If you are wondering what phone banking is, think of it as telemarketing for political campaigns.
Candidates running for public office use phone banks to call thousands of people to raise funds, identify potential supporters, urge people to attend campaign rallies, and just generally ask for support and a vote.
You may find it irritating when a telemarketer calls you to sell you something. You may even like it less when some politician calls you to bend your ear about one thing or another. So why do political campaigns use phone banking?
The bottom line is – it works. It works very well.
For example, a major political party in France recently set up a phone bank that called 900,000 people over four months. The result was 800 recruits to help with the campaign. These same kinds of results are routine in any nation in the world, including the United States.
Furthermore, phone banking is a cheaper and faster way to contact more people as opposed to, say, sending out volunteers to walk through neighborhoods to knock on doors. By comparison, it takes five volunteers 12 days to canvas 3,600 homes. That same number is accomplished in just two days with phone banking.

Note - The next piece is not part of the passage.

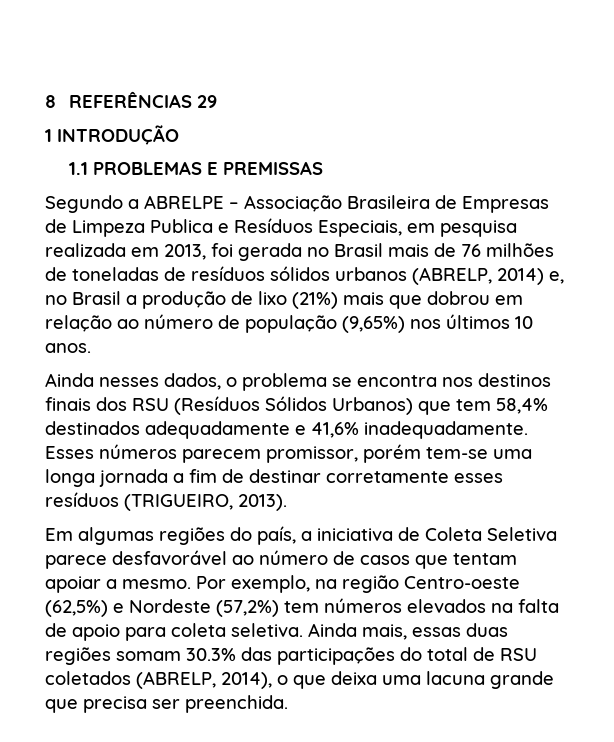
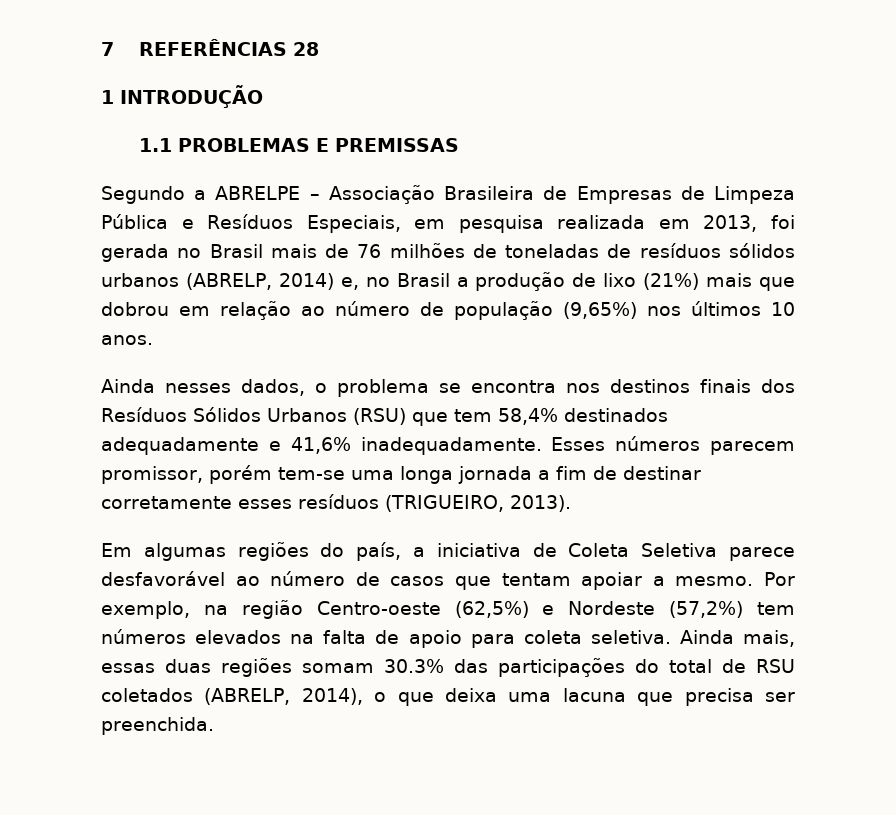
[45,91,217,108] 8 REFERÊNCIAS 29 -> [101,39,319,56] 7 REFERÊNCIAS 28
[150,219,213,233] Publica -> [101,214,168,229] Pública
[132,396,413,415] RSU (Resíduos Sólidos Urbanos) -> [101,407,406,425] Resíduos Sólidos Urbanos (RSU)
[490,671,554,689] grande -> (626, 695) none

Phone banking has been around for decades, but modern technology has transformed it into high art. For example, phone bank users enjoy such options as:
Virtual Calling – This is when lists of targeted voters are uploaded so that volunteers can be assigned to call them. Volunteers manually dial the numbers of voters from their phones while entering data in an online database platform.
Automated Calling – A robotic system automatically calls voters. When someone answers the phone, that call is routed to a volunteer for a live chat. This makes possible a much larger number of calls per hour. A so-called “power dialer” can call 35 people an hour and a “predictive dialer” can call a robust 110 people per hour.
Patch-Through Calling – This system allows volunteers to call supporters and tutor them about key issues. It then instructs them exactly how to handle a conversation with a representative before patching them through to that representative.
Certainly, some phone banking technologies are controversial, such as robocalling. This is a prerecorded automated message that plays out to people who answer the phone. It delivers fast-hitting facts or “versions of facts” that a campaign wants a lot of people to hear.
Although robocalling is widely despised, it nevertheless produces results.